今年になって米国経済の二番底懸念が払拭され、先進国経済の回復が確認されるようになって、日本の証券市場も出遅れを取戻すような動きを見せています。ギリシャに始まる南欧諸国の財政問題、中国の不動産バブルや世界的な農産物価格高騰に対する金融引き締めの影響が気になりますが、先ずは順調な滑り出しといえそうです。
企業業績の回復を反映して株価がいち早く反応していますが、これから3月の年度末にかけて、決算予想が上方修正される上場企業も増加しそうな勢いです。そこで、楽しみなのが増配や復配という企業の配当政策の見直しです。昨今の株主重視の経営方針から、「税引き後純利益の30%を株主配当する。」というように明確な基準(配当性向といいます)を示す企業が増加しました。
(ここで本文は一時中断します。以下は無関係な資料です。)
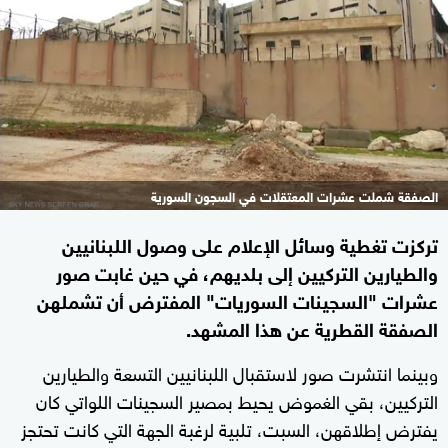
الصفقة شملت عشرات المعتقلات في السجون السورية
تركزت تغطية وسائل الإعلام على وصول اللبنانيين
والطيارين التركيين إلى بلديهم، في حين غابت صور
عشرات "السجينات السوريات" المفترض أن تشملهن
الصفقة القطرية عن هذا المشهد.
وبينما انتشرت صور لاستقبال اللبنانيين التسعة والطيارين
التركيين، بقي الغموض يحيط بمصير السجينات اللواتي كان
يفترض إطلاقهن، السبت، تلبية لرغبة الجهة التي كانت تحتجز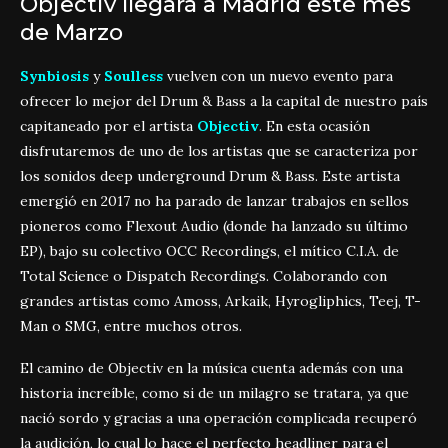
Objectiv llegará a Madrid este mes
de Marzo
Synbiosis
y
Soulless
vuelven con un nuevo evento para
ofrecer lo mejor del Drum & Bass a la capital de nuestro país
capitaneado por el artista
Objectiv
. En esta ocasión
disfrutaremos de uno de los artistas que se caracteriza por
los sonidos deep underground Drum & Bass. Este artista
emergió en 2017 no ha parado de lanzar trabajos en sellos
pioneros como Flexout Audio (donde ha lanzado su último
EP), bajo su colectivo OCC Recordings, el mítico C.I.A. de
Total Science o Dispatch Recordings. Colaborando con
grandes artistas como Amoss, Arkaik, Hyrogliphics, Teej, T-
Man o SMG, entre muchos otros.
El camino de Objectiv en la música cuenta además con una
historia increíble, como si de un milagro se tratara, ya que
nació sordo y gracias a una operación complicada recuperó
la audición, lo cual lo hace el perfecto headliner para el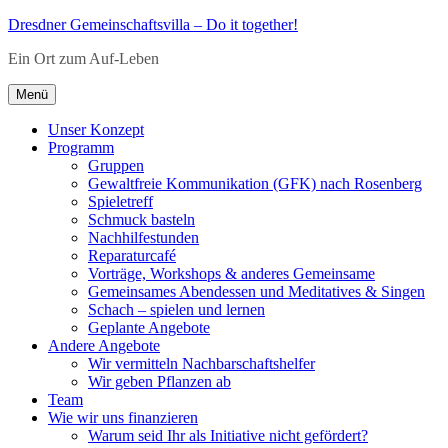
Zum
Dresdner Gemeinschaftsvilla – Do it together!
Inhalt
Ein Ort zum Auf-Leben
springen
Menü
Unser Konzept
Programm
Gruppen
Gewaltfreie Kommunikation (GFK) nach Rosenberg
Spieletreff
Schmuck basteln
Nachhilfestunden
Reparaturcafé
Vorträge, Workshops & anderes Gemeinsame
Gemeinsames Abendessen und Meditatives & Singen
Schach – spielen und lernen
Geplante Angebote
Andere Angebote
Wir vermitteln Nachbarschaftshelfer
Wir geben Pflanzen ab
Team
Wie wir uns finanzieren
Warum seid Ihr als Initiative nicht gefördert?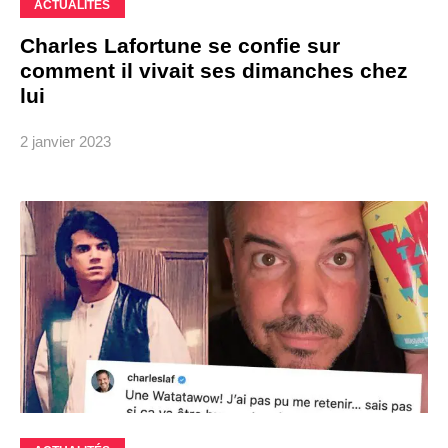
ACTUALITÉS
Charles Lafortune se confie sur
comment il vivait ses dimanches chez
lui
2 janvier 2023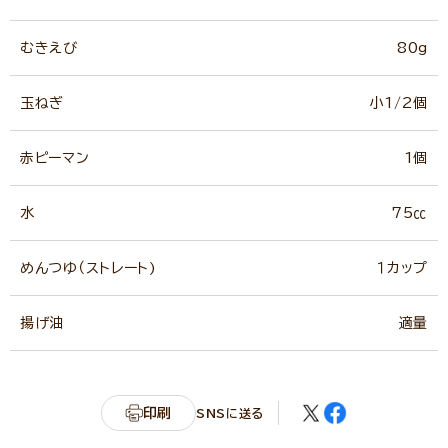
むきえび
80g
玉ねぎ
小1/2個
赤ピーマン
1個
水
75㏄
めんつゆ（ストレート)
１カップ
揚げ油
適量
印刷
SNSに送る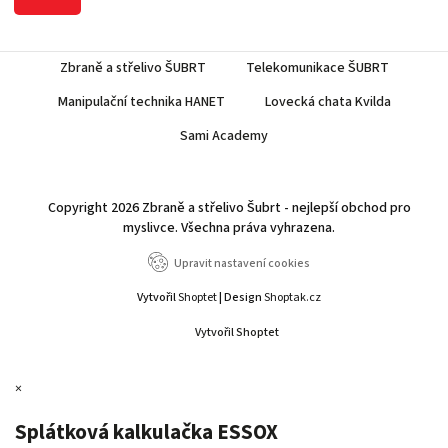
Zbraně a střelivo ŠUBRT
Telekomunikace ŠUBRT
Manipulační technika HANET
Lovecká chata Kvilda
Sami Academy
Copyright 2026
Zbraně a střelivo Šubrt - nejlepší obchod pro
myslivce
. Všechna práva vyhrazena.
Upravit nastavení cookies
Vytvořil
Shoptet
| Design
Shoptak.cz
Vytvořil Shoptet
×
Splátková kalkulačka ESSOX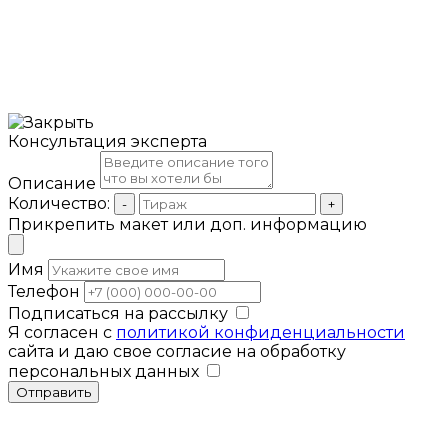
Консультация эксперта
Описание
Количество:
-
+
Прикрепить макет или доп. информацию
Имя
Телефон
Подписаться на рассылку
Я согласен с
политикой конфиденциальности
сайта и даю свое согласие на обработку
персональных данных
Отправить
また、株式や債券で運用する投信は、運用収益から分配金を定期的に投資家に支払いますが、今や利回りの高い分配型投信が残高の約60%を占めています。本稿の第29回で取上げた不動産投信も、全般的に利回りが高く根強い人気を維持しています。リスク(不確実性)とリターン(儲け)は表裏一体ですから、利回りの高さだけで投資判断しては間違いですが、値上り益(キャピタルゲイン)だけではなく、利子配当等の収益(インカムゲイン)を重視した資産管理に関心を持つ方が増えてきました。
参考までに、執筆時点の主要な金融商品の年利回りをご紹介します。どの商品も複数のリスクを持っていますので、これらのリスクをしっかり認識した上で、ご自分の知識や経験という身の丈にあった資産運用をして、上手に運用成果であるインカムゲインを獲得して頂きたいものです。